GRB7 and DCUN1D1 are novel cancer amplified genes with putative driver activity.
(A) GRB7 shRNA activity in a panel of cancer cell lines (Project Achilles). shRNA score denotes the log2 based decrease in GRB7 shRNA compared to pooled shRNA in cancer cell lines after several rounds of proliferation post-shRNA infection [11]. A negative shRNA score suggests decreased cancer cell proliferation/survival after shRNA transfection. Yellow bars indicate cell lines with GRB7 copy number >4 and black bars indicate cell lines with GRB7 copy number <4. (B) Copy number (x-axis) and mRNA expression (y-axis) for GRB7 in a panel of breast cancers. Correlation coefficient for copy number and mRNA expression are listed in the top right (r value). (C) Frequency of amplification (red bar), mutation (green bar), and deletion (blue bar) for GRB7 and ERBB2 in various cancers. The percentages shown reflect the overall rate of gene amplification, mutation and/or deletion in each cancer type.
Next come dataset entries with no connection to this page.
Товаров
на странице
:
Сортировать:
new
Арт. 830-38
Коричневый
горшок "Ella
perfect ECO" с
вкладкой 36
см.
Vertical aligned bars reflect samples from the same patient. (D) Copy number (x-axis) and mRNA expression (y-axis) for DCUN1D1 in lung squamous cancers. Correlation coefficient for copy number and mRNA expression is listed in the top right (r value). (E) Relative proliferation (y-axis) of cancer cell lines KYSE, T47D, SW48, and HCT15 cells 6 days after infection with DCUN1D1 lentiviral shRNA particles, as measured by Cell Titer Glo assay.
Figure 7.
Epigenetic regulatory genes as putative cancer amplified driver genes.
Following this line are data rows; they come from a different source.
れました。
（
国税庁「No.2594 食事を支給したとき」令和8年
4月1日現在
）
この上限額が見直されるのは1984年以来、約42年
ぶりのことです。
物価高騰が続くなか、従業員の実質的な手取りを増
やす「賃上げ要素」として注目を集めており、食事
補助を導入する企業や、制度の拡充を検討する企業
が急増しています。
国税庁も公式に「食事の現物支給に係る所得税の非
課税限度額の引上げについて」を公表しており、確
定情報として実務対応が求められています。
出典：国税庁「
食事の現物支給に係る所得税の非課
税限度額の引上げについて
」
(A) Copy number (x-axis) and mRNA expression (y-axis) for NSD3 and SETD1 in breast cancers and melanomas, respectively. Correlation coefficient for copy number and mRNA expression are listed in the top right (r value). (B) BRD4 and YEATS4 shRNA activity in a panel of cancer cell lines (Project Achilles). shRNA score denotes the log2 based decrease in the representative shRNA compared to pooled shRNA in cancer cell lines after several rounds of proliferation post-shRNA [11]. Yellow bars indicate cell lines with BRD4 or YEATS4 copy number >4 and black bars indicate cell lines with BRD4 or YEATS4 copy number <4. (C) Frequency of amplification (red bar), mutation (green bar), and deletion (blue bar) for NSD3, SETDB1, YEATS4, and BRD4 in various cancers. The percentages shown reflect the overall rate of gene amplification, mutation and/or deletion in each cancer type. Vertical aligned bars reflect samples from the same patient. (D) Relative NSD3 protein level (y-axis, normalized to b-actin protein levels) compared with NSD3 copy number (x-axis) in SW48, H1581, SW837, and H1703 cells. (E) Relative proliferation (y-axis) and (F) relative apoptosis levels of cancer cell lines H1581, H1703, SW48, and SW837 cells 3 days after transfection with NSD3 siRNA, as measured by Cell Titer Glo and Caspase Glo assays, respectively. (G) Cell cycle profile of H1703 cells 24 or 48 hours after transfection with NSD3 siRNA compared to non-transfected controls. (H) Relative changes of cells in apoptosis, G1 or G2 phases (y-axis) in cell lines 48 hours-post NSD3 siRNA transfection compared to uninfected controls.